**What you are asked to do**
Retyping all the entries exactly is the whole task.

(Stored data)

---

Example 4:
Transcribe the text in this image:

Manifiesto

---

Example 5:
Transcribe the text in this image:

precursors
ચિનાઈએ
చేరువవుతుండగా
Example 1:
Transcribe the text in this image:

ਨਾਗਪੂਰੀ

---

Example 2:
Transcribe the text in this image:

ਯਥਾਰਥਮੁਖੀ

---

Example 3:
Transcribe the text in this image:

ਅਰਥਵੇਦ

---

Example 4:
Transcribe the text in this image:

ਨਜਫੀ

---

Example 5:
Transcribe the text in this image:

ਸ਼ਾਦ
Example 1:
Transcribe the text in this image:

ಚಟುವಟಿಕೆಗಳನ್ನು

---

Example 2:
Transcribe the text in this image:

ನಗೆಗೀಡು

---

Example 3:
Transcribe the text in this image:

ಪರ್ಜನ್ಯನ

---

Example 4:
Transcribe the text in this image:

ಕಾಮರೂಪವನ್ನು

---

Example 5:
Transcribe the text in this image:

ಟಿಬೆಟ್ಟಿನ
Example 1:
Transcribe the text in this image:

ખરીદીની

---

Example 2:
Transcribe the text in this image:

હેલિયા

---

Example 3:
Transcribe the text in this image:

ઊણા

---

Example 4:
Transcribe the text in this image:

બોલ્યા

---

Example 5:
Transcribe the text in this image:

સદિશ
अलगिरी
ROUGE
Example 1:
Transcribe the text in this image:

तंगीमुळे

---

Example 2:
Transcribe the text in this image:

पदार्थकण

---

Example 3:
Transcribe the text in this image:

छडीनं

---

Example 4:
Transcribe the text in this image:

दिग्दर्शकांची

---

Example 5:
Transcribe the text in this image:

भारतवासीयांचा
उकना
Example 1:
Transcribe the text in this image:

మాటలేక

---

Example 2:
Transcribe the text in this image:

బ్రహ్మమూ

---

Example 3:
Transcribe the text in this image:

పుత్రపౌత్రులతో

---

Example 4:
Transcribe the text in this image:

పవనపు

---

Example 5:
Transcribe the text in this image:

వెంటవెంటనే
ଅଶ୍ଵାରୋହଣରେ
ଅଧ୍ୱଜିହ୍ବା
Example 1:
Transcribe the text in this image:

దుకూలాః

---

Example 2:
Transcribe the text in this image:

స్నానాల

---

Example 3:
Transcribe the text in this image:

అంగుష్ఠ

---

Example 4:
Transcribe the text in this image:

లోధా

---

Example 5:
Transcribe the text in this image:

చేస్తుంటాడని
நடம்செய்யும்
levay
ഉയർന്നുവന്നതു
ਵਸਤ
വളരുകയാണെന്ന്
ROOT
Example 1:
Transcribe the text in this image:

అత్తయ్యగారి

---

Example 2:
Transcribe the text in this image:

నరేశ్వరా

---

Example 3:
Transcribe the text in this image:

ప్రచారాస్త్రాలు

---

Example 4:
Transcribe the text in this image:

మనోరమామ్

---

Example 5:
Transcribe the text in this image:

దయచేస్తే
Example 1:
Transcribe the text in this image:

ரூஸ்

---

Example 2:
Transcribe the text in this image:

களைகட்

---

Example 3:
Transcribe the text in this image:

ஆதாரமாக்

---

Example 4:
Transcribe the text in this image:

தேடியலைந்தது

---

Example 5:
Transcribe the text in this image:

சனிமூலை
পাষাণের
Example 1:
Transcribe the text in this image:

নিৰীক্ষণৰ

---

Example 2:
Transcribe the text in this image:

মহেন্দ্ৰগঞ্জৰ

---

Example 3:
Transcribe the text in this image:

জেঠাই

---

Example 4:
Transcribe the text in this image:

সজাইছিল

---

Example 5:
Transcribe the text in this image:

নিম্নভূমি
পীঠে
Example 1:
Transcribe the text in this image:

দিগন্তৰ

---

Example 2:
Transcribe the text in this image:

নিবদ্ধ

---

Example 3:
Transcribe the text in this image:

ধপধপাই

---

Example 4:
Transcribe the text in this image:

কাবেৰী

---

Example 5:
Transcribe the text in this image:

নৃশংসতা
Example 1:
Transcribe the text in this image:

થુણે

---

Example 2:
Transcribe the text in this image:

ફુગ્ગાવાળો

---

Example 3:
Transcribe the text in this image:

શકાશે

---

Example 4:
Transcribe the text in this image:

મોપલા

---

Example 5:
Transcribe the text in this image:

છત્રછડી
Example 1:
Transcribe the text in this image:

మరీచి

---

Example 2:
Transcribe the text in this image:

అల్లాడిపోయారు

**Response area**
---

Example 4:
Transcribe the text in this image:

Manifiesto

---

Example 5:
Transcribe the text in this image:

precursors
ચિનાઈએ
చేరువవుతుండగా
Example 1:
Transcribe the text in this image:

ਨਾਗਪੂਰੀ

---

Example 2:
Transcribe the text in this image:

ਯਥਾਰਥਮੁਖੀ

---

Example 3:
Transcribe the text in this image:

ਅਰਥਵੇਦ

---

Example 4:
Transcribe the text in this image:

ਨਜਫੀ

---

Example 5:
Transcribe the text in this image:

ਸ਼ਾਦ
Example 1:
Transcribe the text in this image:

ಚಟುವಟಿಕೆಗಳನ್ನು

---

Example 2:
Transcribe the text in this image:

ನಗೆಗೀಡು

---

Example 3:
Transcribe the text in this image:

ಪರ್ಜನ್ಯನ

---

Example 4:
Transcribe the text in this image:

ಕಾಮರೂಪವನ್ನು

---

Example 5:
Transcribe the text in this image:

ಟಿಬೆಟ್ಟಿನ
Example 1:
Transcribe the text in this image:

ખરીદીની

---

Example 2:
Transcribe the text in this image:

હેલિયા

---

Example 3:
Transcribe the text in this image:

ઊણા

---

Example 4:
Transcribe the text in this image:

બોલ્યા

---

Example 5:
Transcribe the text in this image:

સદિશ
अलगिरी
ROUGE
Example 1:
Transcribe the text in this image:

तंगीमुळे

---

Example 2:
Transcribe the text in this image:

पदार्थकण

---

Example 3:
Transcribe the text in this image:

छडीनं

---

Example 4:
Transcribe the text in this image:

दिग्दर्शकांची

---

Example 5:
Transcribe the text in this image:

भारतवासीयांचा
उकना
Example 1:
Transcribe the text in this image:

మాటలేక

---

Example 2:
Transcribe the text in this image:

బ్రహ్మమూ

---

Example 3:
Transcribe the text in this image:

పుత్రపౌత్రులతో

---

Example 4:
Transcribe the text in this image:

పవనపు

---

Example 5:
Transcribe the text in this image:

వెంటవెంటనే
ଅଶ୍ଵାରୋହଣରେ
ଅଧ୍ୱଜିହ୍ବା
Example 1:
Transcribe the text in this image:

దుకూలాః

---

Example 2:
Transcribe the text in this image:

స్నానాల

---

Example 3:
Transcribe the text in this image:

అంగుష్ఠ

---

Example 4:
Transcribe the text in this image:

లోధా

---

Example 5:
Transcribe the text in this image:

చేస్తుంటాడని
நடம்செய்யும்
levay
ഉയർന്നുവന്നതു
ਵਸਤ
വളരുകയാണെന്ന്
ROOT
Example 1:
Transcribe the text in this image:

అత్తయ్యగారి

---

Example 2:
Transcribe the text in this image:

నరేశ్వరా

---

Example 3:
Transcribe the text in this image:

ప్రచారాస్త్రాలు

---

Example 4:
Transcribe the text in this image:

మనోరమామ్

---

Example 5:
Transcribe the text in this image:

దయచేస్తే
Example 1:
Transcribe the text in this image:

ரூஸ்

---

Example 2:
Transcribe the text in this image:

களைகட்

---

Example 3:
Transcribe the text in this image:

ஆதாரமாக்

---

Example 4:
Transcribe the text in this image:

தேடியலைந்தது

---

Example 5:
Transcribe the text in this image:

சனிமூலை
পাষাণের
Example 1:
Transcribe the text in this image:

নিৰীক্ষণৰ

---

Example 2:
Transcribe the text in this image:

মহেন্দ্ৰগঞ্জৰ

---

Example 3:
Transcribe the text in this image:

জেঠাই

---

Example 4:
Transcribe the text in this image:

সজাইছিল

---

Example 5:
Transcribe the text in this image:

নিম্নভূমি
পীঠে
Example 1:
Transcribe the text in this image:

দিগন্তৰ

---

Example 2:
Transcribe the text in this image:

নিবদ্ধ

---

Example 3:
Transcribe the text in this image:

ধপধপাই

---

Example 4:
Transcribe the text in this image:

কাবেৰী

---

Example 5:
Transcribe the text in this image:

নৃশংসতা
Example 1:
Transcribe the text in this image:

થુણે

---

Example 2:
Transcribe the text in this image:

ફુગ્ગાવાળો

---

Example 3:
Transcribe the text in this image:

શકાશે

---

Example 4:
Transcribe the text in this image:

મોપલા

---

Example 5:
Transcribe the text in this image:

છત્રછડી
Example 1:
Transcribe the text in this image:

మరీచి

---

Example 2:
Transcribe the text in this image:

అల్లాడిపోయారు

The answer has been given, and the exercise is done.